For some reason, the video reminded of a young lady whose bright light had burned out, who asked, “Why do people raise beef? We can go to the supermarket and buy it.” I’m sure there is a logic there that only she understood. I’m also sure one can find pre-skinned frog legs somewhere but somewhere else there is a frog walking on stumps.

I was first introduced to frog legs when I was quite young. An uncle home from college and a couple of cousins had spent the night gigging frogs…and I suspect, participated in activities my grandmother would have frowned upon involving distilled spirits. Still, they were sober enough to deliver a croker sack of frogs to my grandmother who skinned them and prepared them along with grits and eggs for breakfast.

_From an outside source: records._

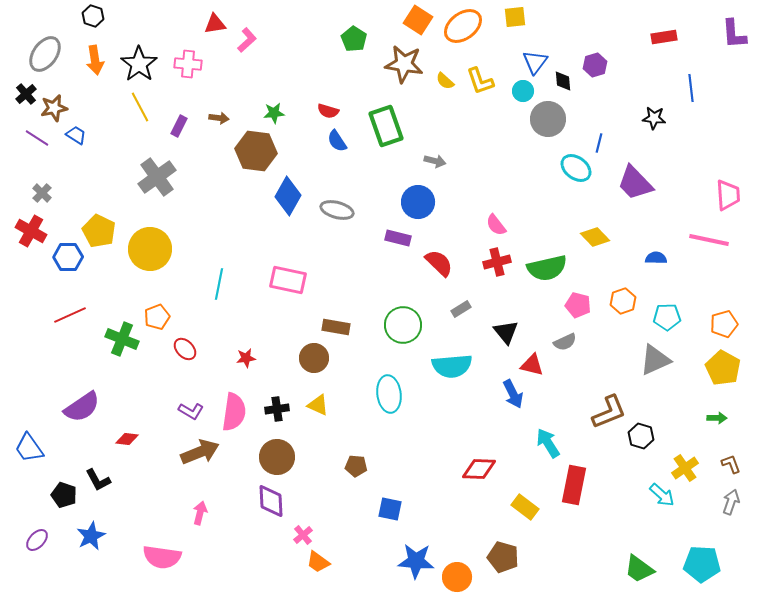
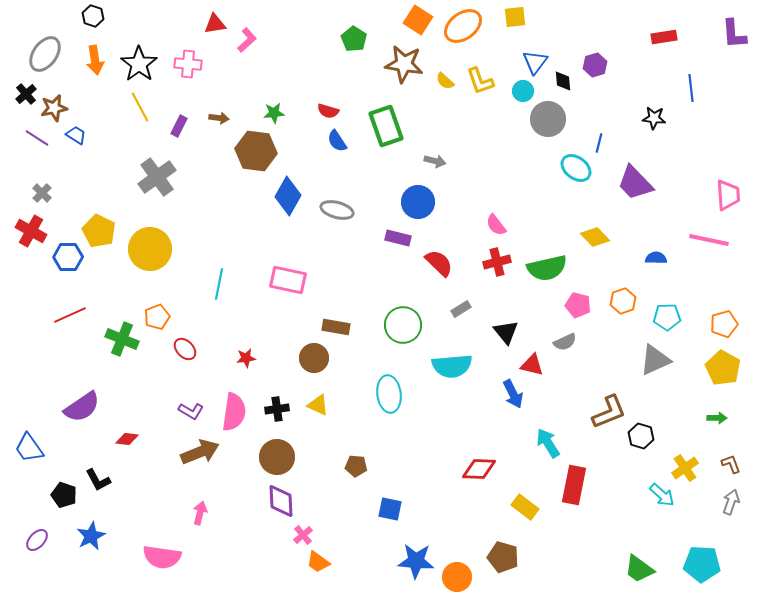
purple diamond at (271, 501): moved 10 px right
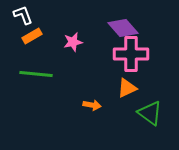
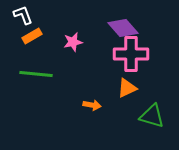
green triangle: moved 2 px right, 3 px down; rotated 20 degrees counterclockwise
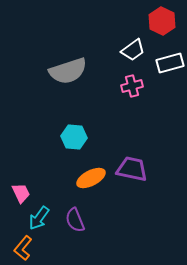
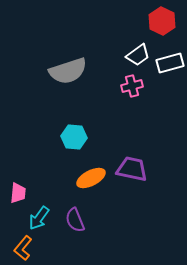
white trapezoid: moved 5 px right, 5 px down
pink trapezoid: moved 3 px left; rotated 30 degrees clockwise
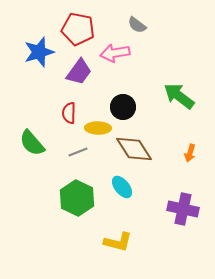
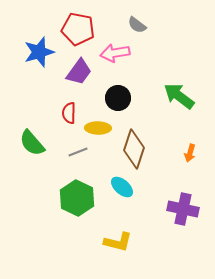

I remember awaking to the smell of something I was unfamiliar with frying. Sautéing frog legs heavily peppered were literally twitching in butter in a big cast iron frying pan. They were twitching, I kid you not.

Gross alert, view at your own risk

Did you know that Mary Shelly was inspired by twitching frog legs while writing Frankenstein? Sorta inspired. The frog legs weren’t frying but according to the Smithsonian Magazine, Shelley was inspired by the concept of galvanism—the idea that scientists could use electricity to stimulate or restart life. Galvanism, using an electrical current, would cause frog legs to jump. Feel smarter? I wonder if they fried them afterwards.

The French consider frog legs to be a delicacy, but this, according to differing theories, has nothing to do with calling the French the derogatory term, Frog. It is more likely due to the Frog that was a part of the counter-revolutionary flag flown during the French Revolution. No matter what theory do not call a Frenchman a Frog. It’s not nice.

While I was in college, I went gigging with a couple of fraternity brothers and a chemistry teacher. In a flat bottomed jon boat, armed with gigs and flashlights, we paddled the perimeter of a small lake looking for little green eyes glowing in the reflection of our lights. We would paddle in close, gig the frog, and put him in our own croker sack. We might have partaken of some distilled spirits like my uncle but I’m not sure.

All was grand until a snake crawled into our boat. Instead of using an oar to stun the snake and put him back into the water, one of my frat brothers pulled a concealed pistol and put three bullet holes in the bottom of our boat.

The snake? Perfectly safe and still in the boat under the croker sack. The rest of us? Paddling for dear life to get back to the landing while avoiding the snake before we sank. Since that time, I’ve not gone frog gigging again and have only eaten frog legs on an all you can eat seafood buffet a hundred years ago.

It seemed safer to look online and inquire where I might find some preskinned frog legs. Ten dollars a pound plus shipping? Imported? Geez. I guess that is why they are a delicacy. Well since chicken also tastes like chicken, I think I’ll grill up some wings instead.